FOLHA DE S. PAULO - 22/09/10
SÃO PAULO - Se o velho Descartes ressuscitasse por esses dias no Brasil, dificilmente ousaria repetir que o "bom senso é a coisa mais bem distribuída do mundo". Temos visto, neste período eleitoral, uma legião crescente de insensatos.
Destoa por isso, num ambiente contaminado por desinteligências, a entrevista que Fernando Henrique Cardoso concedeu ao jornal "O Estado de S. Paulo" no domingo.
Ao falar de Lula, o ex-presidente reconhece que o colega (e adversário) "atuou bem diante da crise financeira mundial em 2008 e 2009". A seguir, não dá espaço à conversa fiada (hoje tão disseminada) de que Lula põe a democracia em risco:
"Não acho que o presidente Lula tenha uma estratégia nessa direção. (...) Não sei qual a razão, mas o Lula acertou ao não engordar o debate sobre o terceiro mandato. Não sei está ou não arrependido, mas o certo é que ele não engordou".

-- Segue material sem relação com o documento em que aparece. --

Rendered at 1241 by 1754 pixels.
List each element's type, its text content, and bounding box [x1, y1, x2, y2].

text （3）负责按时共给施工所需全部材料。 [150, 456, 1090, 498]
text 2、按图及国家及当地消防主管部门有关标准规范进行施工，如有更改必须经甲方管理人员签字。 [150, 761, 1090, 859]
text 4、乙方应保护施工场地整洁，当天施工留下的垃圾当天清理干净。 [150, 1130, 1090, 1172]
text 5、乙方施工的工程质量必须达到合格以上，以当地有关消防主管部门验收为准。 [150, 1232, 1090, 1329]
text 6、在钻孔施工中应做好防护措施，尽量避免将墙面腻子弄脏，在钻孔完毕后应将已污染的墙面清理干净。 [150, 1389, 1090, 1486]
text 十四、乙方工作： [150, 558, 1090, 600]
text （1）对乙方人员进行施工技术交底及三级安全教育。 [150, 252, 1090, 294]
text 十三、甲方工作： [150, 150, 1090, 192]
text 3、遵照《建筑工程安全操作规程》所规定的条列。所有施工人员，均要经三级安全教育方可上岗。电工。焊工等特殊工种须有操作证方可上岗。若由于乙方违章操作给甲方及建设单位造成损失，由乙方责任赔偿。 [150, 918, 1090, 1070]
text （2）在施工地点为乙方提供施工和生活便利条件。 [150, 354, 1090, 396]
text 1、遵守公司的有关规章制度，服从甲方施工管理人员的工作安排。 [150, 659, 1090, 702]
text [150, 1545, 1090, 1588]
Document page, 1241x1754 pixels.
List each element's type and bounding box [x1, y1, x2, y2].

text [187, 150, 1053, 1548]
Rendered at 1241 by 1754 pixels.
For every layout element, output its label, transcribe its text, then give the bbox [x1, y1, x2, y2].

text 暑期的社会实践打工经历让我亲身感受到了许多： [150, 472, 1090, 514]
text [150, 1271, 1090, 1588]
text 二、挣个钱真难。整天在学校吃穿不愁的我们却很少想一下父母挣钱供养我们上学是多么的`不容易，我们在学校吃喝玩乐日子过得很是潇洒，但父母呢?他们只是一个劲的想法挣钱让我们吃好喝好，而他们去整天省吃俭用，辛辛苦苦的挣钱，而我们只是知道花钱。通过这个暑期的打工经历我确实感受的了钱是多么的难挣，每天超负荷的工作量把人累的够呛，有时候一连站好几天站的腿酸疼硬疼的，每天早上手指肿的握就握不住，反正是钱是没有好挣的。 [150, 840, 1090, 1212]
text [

Esse reconhecimento vem acompanhado por críticas igualmente pertinentes: "Uma das coisas que mais me surpreendeu na trajetória política de Lula foi a absorção por ele do que há de pior na cultura do conservadorismo, do comportamento tradicional. (...) O PT quando foi criado se opunha ao corporativismo herdado do fascismo e de Getúlio Vargas. No poder, vemos que ele ampliou esse corporativismo".
Para FHC, Lula seria "capaz de deixar uma herança política democrática (...), mas está a todo instante desprezando o componente democrático para ficar na posição de caudilho". Um exemplo trivial: "Não se pode, por exemplo, ver o presidente, todos os dias, jogar o seu peso político na campanha eleitoral".
Não deixa de ser curioso que FHC faça essa análise de Lula, com elogios no atacado e críticas no varejo, num momento como esse, que pediria uma intervenção -digamos assim- talvez menos inteligente.
Mas se FHC está tão à vontade é também porque o PSDB dispensou os seus préstimos. É até irônico: o partido dos sabidos não sabe o que fazer com sua figura mais sábia.